Selected passage:
§

Speaking with Slate about the #StopHateforProfit campaign, RDR Director Rebecca MacKinnon pointed out that ad revenue losses could also put investors at risk: “If I was a mutual fund with major holdings with Facebook, I would be [saying to them] ‘You have a serious problem here, with parts of the market not wanting to be associated with what you seem to represent now.’”

Internet shutdowns are defining India’s national psyche, according to Thought Jungle’s Toya Singh. She cited scholarly research by RDR Company Engagement Lead Jan Rydzak that examines the connection between network shutdowns and collective action responses in India.

Our research on human rights risks associated with algorithms and AI was cited multiple times in “Spotlight on Artificial Intelligence and Freedom of Expression,” a new report from the OSCE’s Representative on Freedom of the Media.

Ranking Digital Rights’ 2018 assessment of Telefónica was included in a GSMA deep dive report presenting human rights guidance for the mobile industry. Among companies ranked by RDR in 2018, Telefónica disclosed the most about its policies impacting freedom of speech and government requests to restrict content and services.

RDR staff and partners at RightsCon Tunis, 2019.

RDR staff and partners at RightsCon Tunis, 2019.

Where in the world is RDR?

RightsCon Online 2020: Our team will participate in multiple sessions at RightsCon Online, hosted by Access Now. These will include:

Real Corporate Accountability For Surveillance Capitalism: Setting The Civil Society Agenda For The 2020s
July 28 at 11:30am EDT
Speakers: RDR Senior Policy Analyst Nathalie Maréchal, Shoshana Zuboff (Harvard Business School), Joe Westby (Amnesty International), and Chris Gilliard (digital privacy scholar)

§

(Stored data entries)
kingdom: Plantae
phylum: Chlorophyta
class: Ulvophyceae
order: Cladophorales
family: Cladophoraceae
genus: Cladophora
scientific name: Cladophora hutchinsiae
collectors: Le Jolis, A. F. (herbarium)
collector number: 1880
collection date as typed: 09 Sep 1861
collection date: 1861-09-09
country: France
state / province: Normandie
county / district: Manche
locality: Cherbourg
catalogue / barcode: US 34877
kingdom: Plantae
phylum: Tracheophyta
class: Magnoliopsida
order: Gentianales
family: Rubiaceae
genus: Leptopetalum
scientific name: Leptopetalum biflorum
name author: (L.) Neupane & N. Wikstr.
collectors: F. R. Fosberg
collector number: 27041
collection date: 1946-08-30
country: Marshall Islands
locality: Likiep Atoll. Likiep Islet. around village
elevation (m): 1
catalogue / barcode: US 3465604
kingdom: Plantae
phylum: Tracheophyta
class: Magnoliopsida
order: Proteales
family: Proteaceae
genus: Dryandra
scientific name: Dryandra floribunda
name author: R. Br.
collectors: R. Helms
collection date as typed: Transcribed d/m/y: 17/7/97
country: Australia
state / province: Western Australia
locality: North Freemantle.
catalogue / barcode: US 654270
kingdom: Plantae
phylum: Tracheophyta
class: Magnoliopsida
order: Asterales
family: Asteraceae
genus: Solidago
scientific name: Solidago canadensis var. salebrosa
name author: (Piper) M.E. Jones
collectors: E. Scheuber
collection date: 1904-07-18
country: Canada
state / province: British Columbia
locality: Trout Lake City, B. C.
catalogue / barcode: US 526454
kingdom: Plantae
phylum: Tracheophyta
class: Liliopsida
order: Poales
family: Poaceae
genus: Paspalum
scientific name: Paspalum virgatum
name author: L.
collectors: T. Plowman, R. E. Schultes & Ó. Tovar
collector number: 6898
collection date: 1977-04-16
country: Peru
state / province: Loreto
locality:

§

What the task requires: In the newsletter excerpt, which company disclosed the most about its policies impacting freedom of speech and government requests to restrict content and services among the companies RDR ranked in 2018?

Finished task: Telefónica